Menariknya, tersangka mengaku menggunakan narkoba untuk menghilangkan kenangan terhadap mantan pacarnya yang telah

ditangkap beberapa bulan lalu oleh anggota Direktorat Reserse Narkoba (Dit Narkoba) Polda Bali beberapa bulan lalu karena kasus yang sama.

“Selain itu, dengan adanya hal tersebut maka statusnya bersama sang pacar sama-sama menjadi tersangka,” bisik sumber.

Sementara itu, Wakpolres Badung Kompol Sindar Sinaga di Mapolres Badung siang kemarin menjelaskan, tersangka ditangkap

saat mengambil tempelan sabu di Jalan Raya Padang Luwih, Banjar Tegal Jaya, Desa Dalung, Kecamatan Kuta Utara, tepatnya di sebelah kanan ATM Bukopin.

“Saat dilakukan penggeledahan, dari tangan kiri tersangka polisi menemukan 2 buah pipet. Di dalamnya masing-masing berisi plastik klip. Di dalam platik tersebut berisi narkoba jenis sabu,” katanya.

Atas temuan itu kemudian polisi melakukan pengembangan dan penggeledahan ke kos tempat tinggalnya di Banjar Anyar, Desa Padangsambian, Kecamatan Denpasar Barat.

Di tempat tinggalnya itu, polisi menemukan sebuah rangkaian alat isap sabu, satu potong pipet ujungnya lancip dan satu buah pipa kaca di atas kasur.

Untuk dilakukan pengembangan lebih lanjut, tersangka dan barang bukti dibawa ke Mapolres untuk dilakukan pemeriksaan mendalam.

Saat dilakukan pemeriksaan, eks karyawan salon ini mengaku terpaksa menggunakan narkoba untuk mengenang pacarnya.

Tersangka ini menggunakan sabu sejak Januari 2019. Tersangka mengaku menggunakan narkoba setelah lima bulan ditinggal pacaranya yang telah mendekam di Lapas Kelas II A Denpasar di Kerobokan lantaran ditangkap oleh Polda Bali.
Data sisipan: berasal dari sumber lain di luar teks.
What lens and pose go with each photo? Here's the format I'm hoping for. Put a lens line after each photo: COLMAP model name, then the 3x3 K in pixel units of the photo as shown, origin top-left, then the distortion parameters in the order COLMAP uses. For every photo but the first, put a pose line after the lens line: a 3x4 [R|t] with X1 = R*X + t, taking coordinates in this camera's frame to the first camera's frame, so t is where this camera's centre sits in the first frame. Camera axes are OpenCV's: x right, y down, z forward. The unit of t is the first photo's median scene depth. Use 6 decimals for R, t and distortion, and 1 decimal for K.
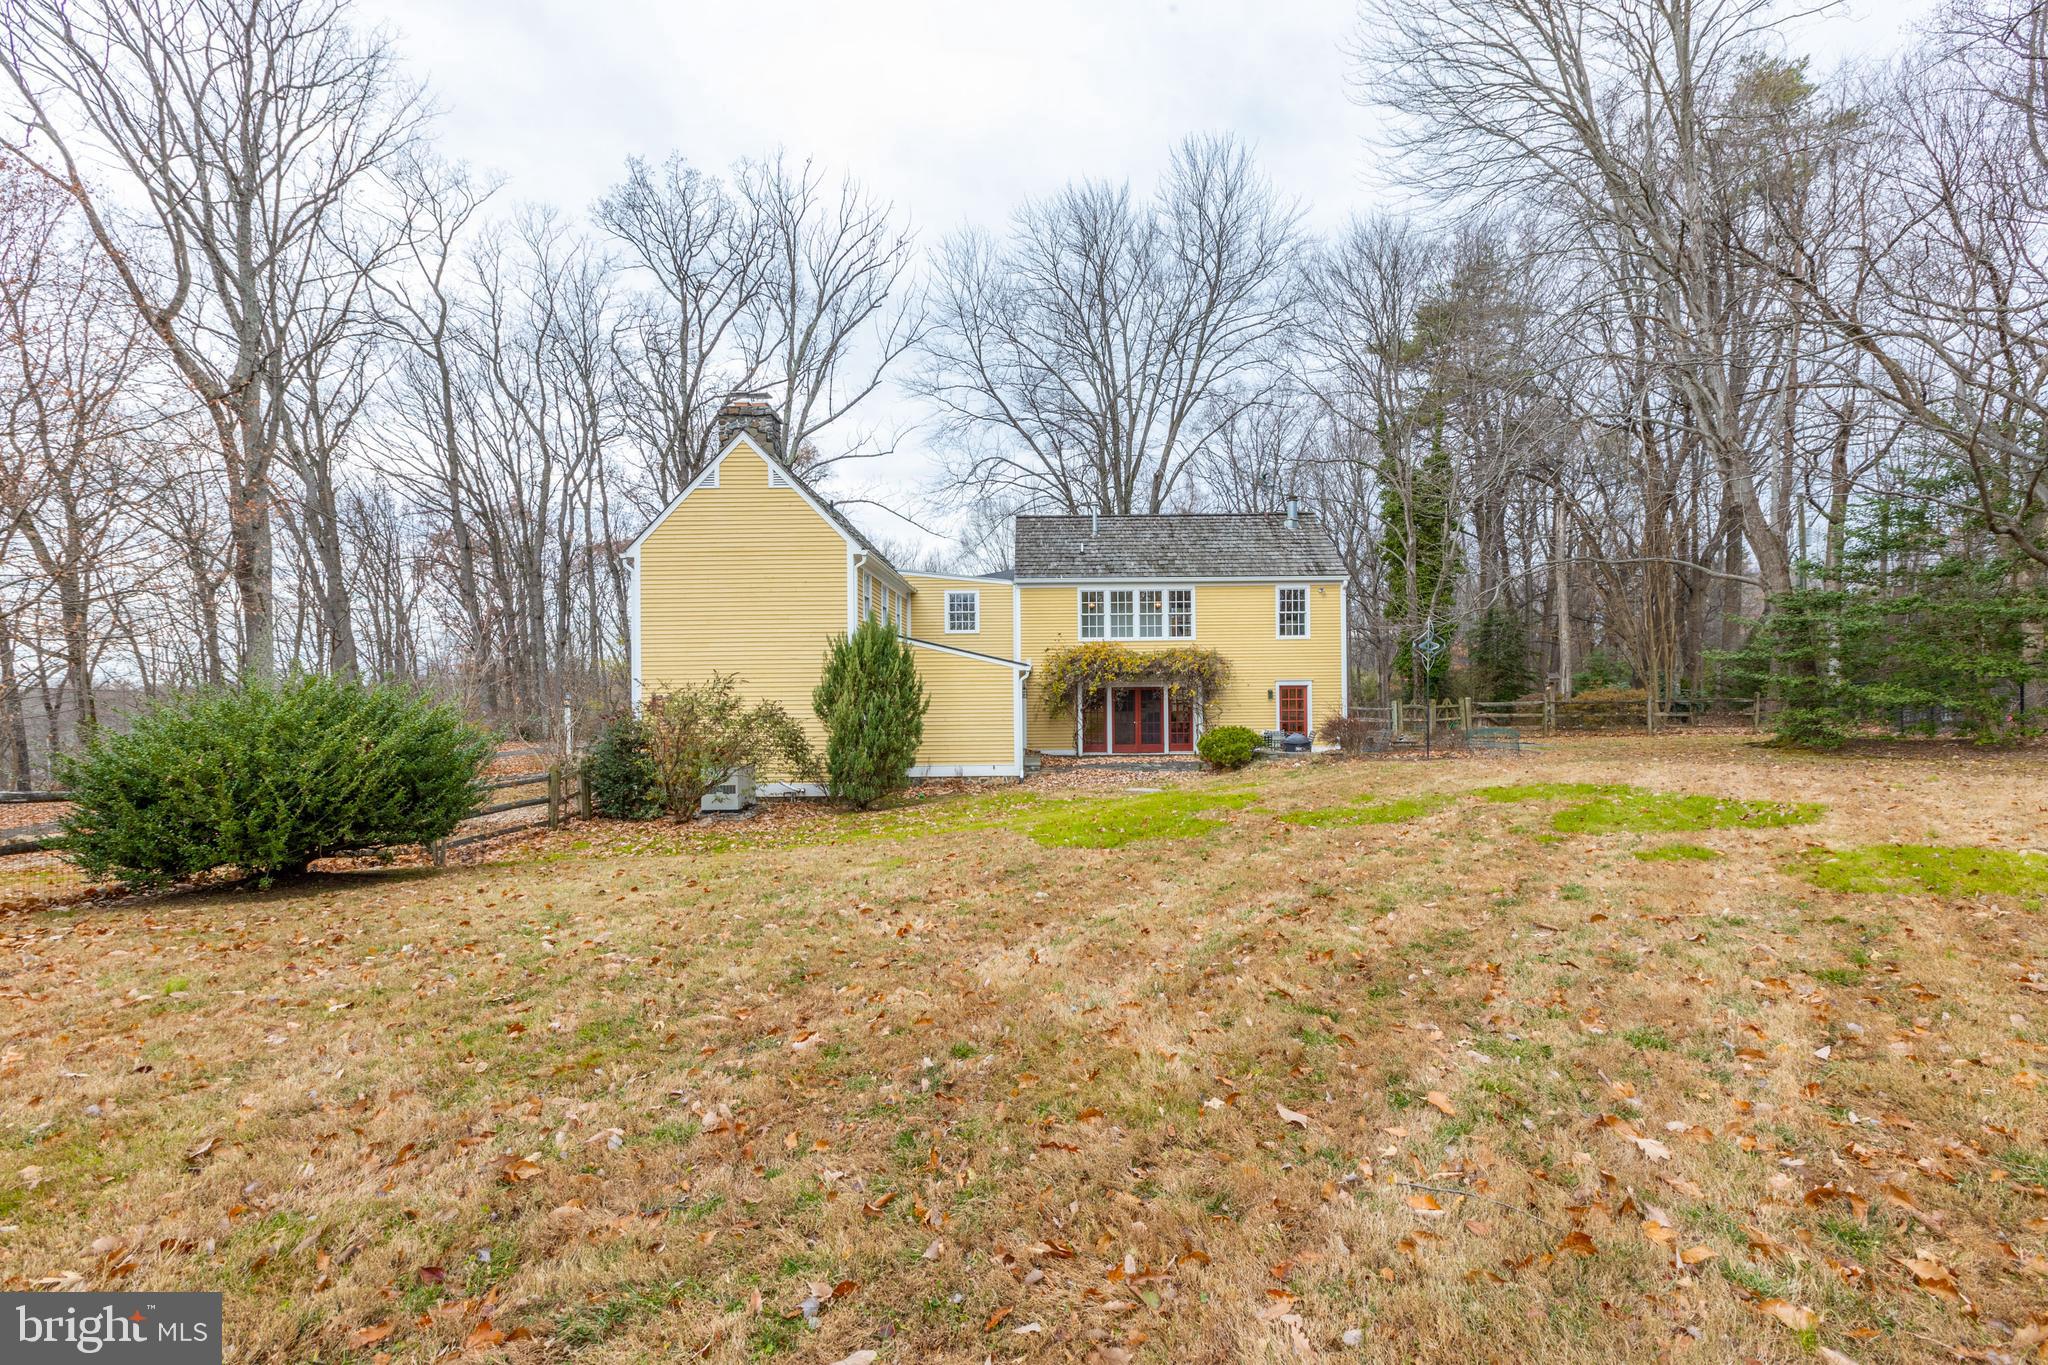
lens RADIAL K [[924.2, 0, 1024.0], [0, 924.2, 682.5], [0, 0, 1]] dist [0.000436, -0.000546]
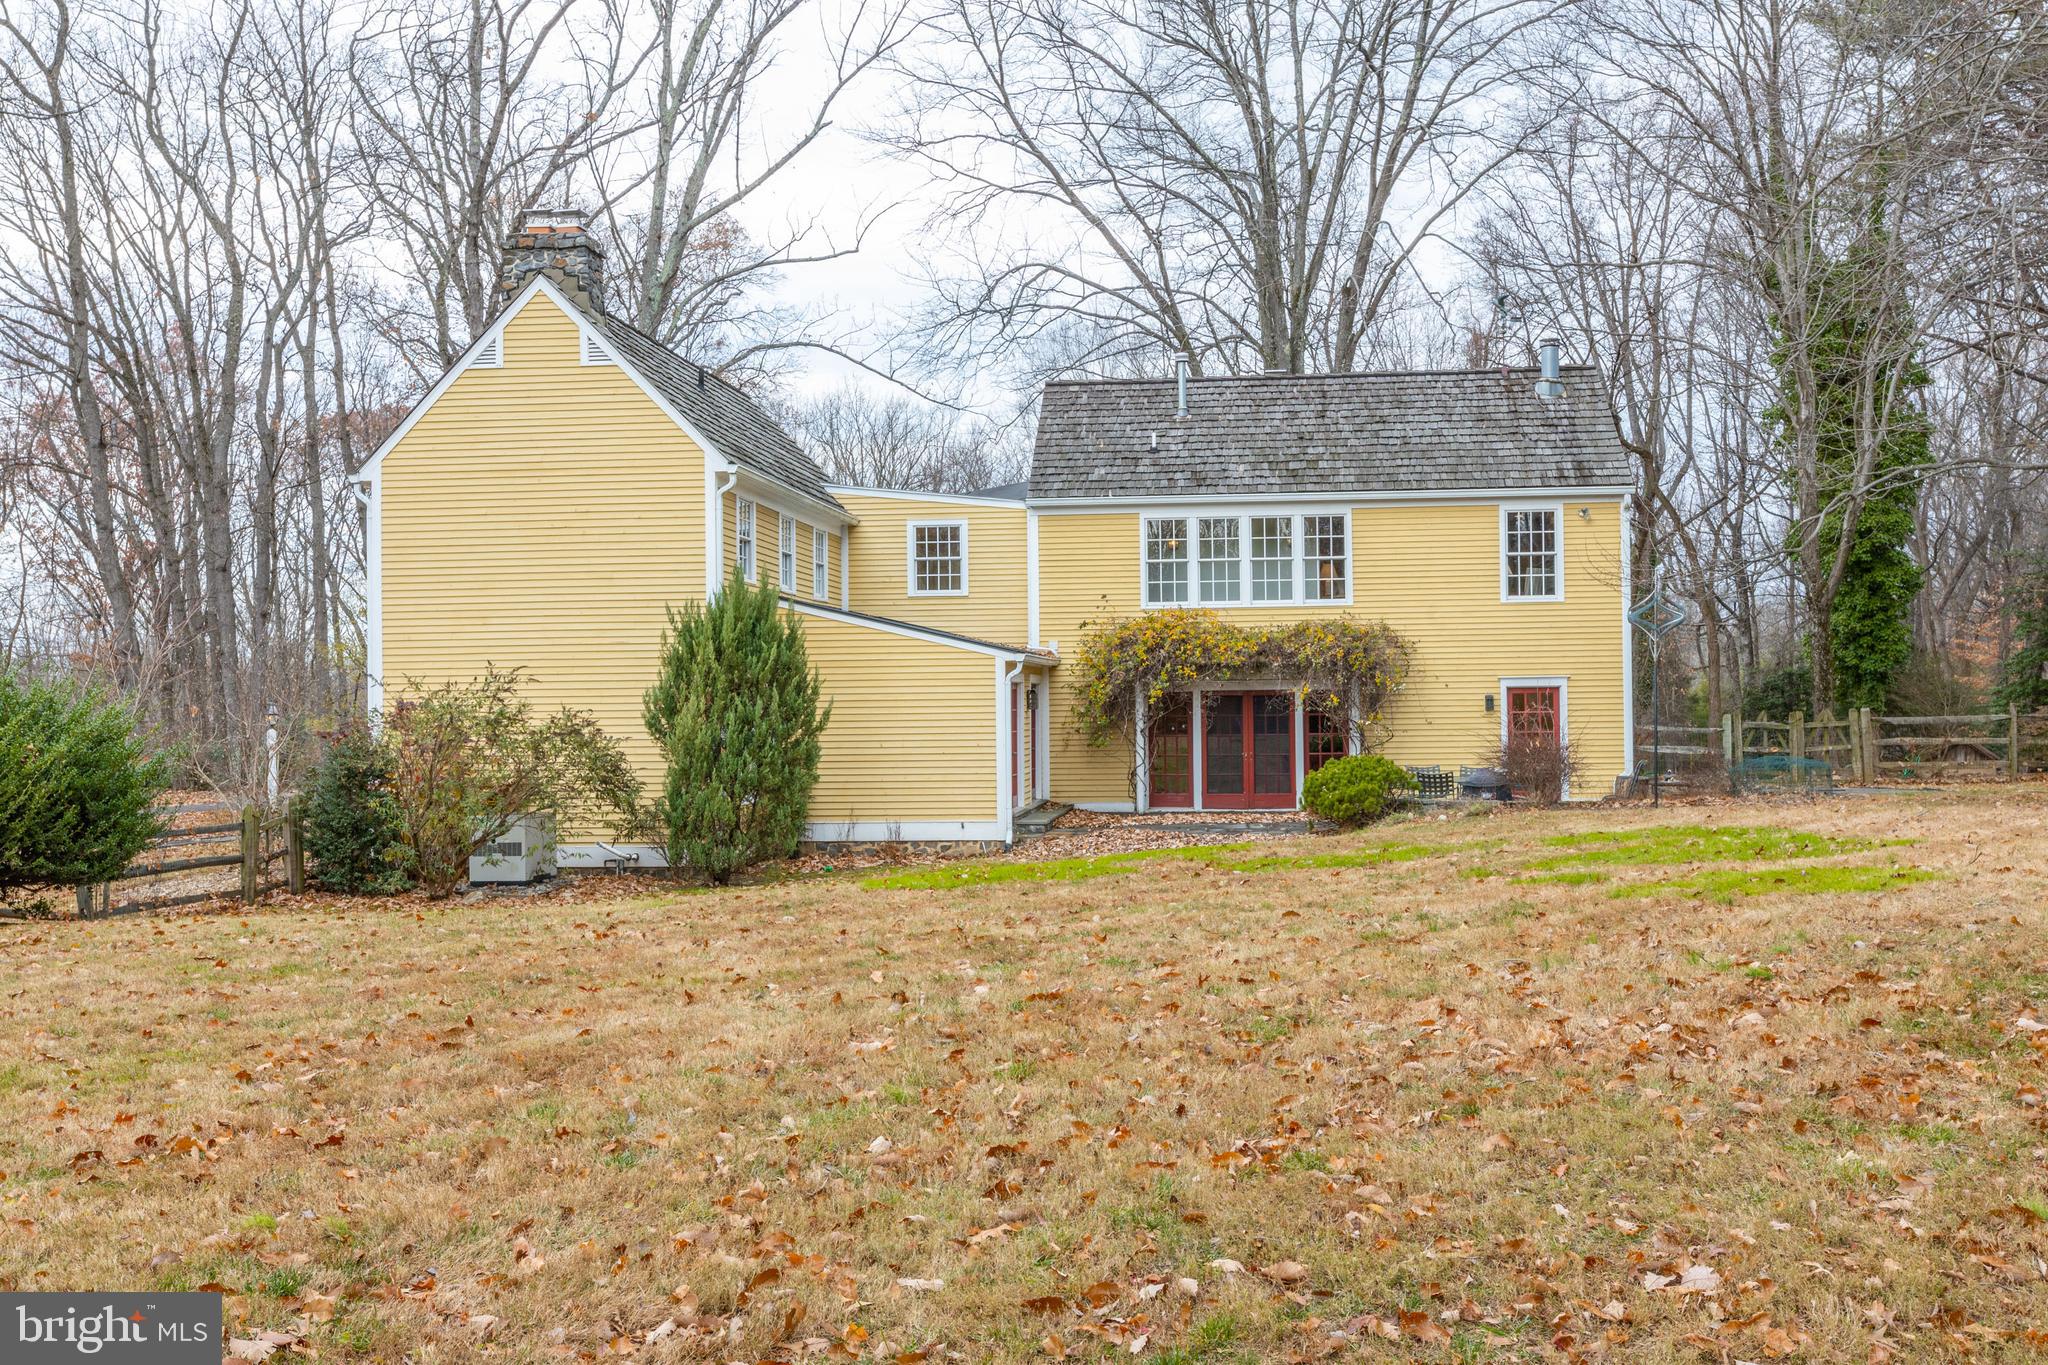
lens RADIAL K [[2057.9, 0, 1024.0], [0, 2057.9, 682.5], [0, 0, 1]] dist [0.003073, -0.027145]
pose [[0.993949, -0.001641, -0.109831, 0.124794], [0.001283, 0.999994, -0.003333, 0.004152], [0.109836, 0.003172, 0.993945, -0.246082]]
“Pacar tersangka ini telah ditangkap anggota Polda Bali pada September 2018 karena kasus narkoba. Niatnya katanya, ingin melupakan mantan, malah jadi ikut mantan di penjara,” ujarnya.

Atas perbuatannya tersebut, tersangka dijerat Pasal 112 ayat 1 UU Nomor 35 Tahun 2009 tentang Narkotika  dengan ancaman hukuman minimal 4 tahun dan maksimal 12 tahun penjara,

dan denda paling kurang Rp 800 juta dan paling banyak Rp 8 miliar. “Kami masih dalami keterangan pelaku untuk mencari tahu siapa bos atau bandar besarnya di Bali,” tuturnya.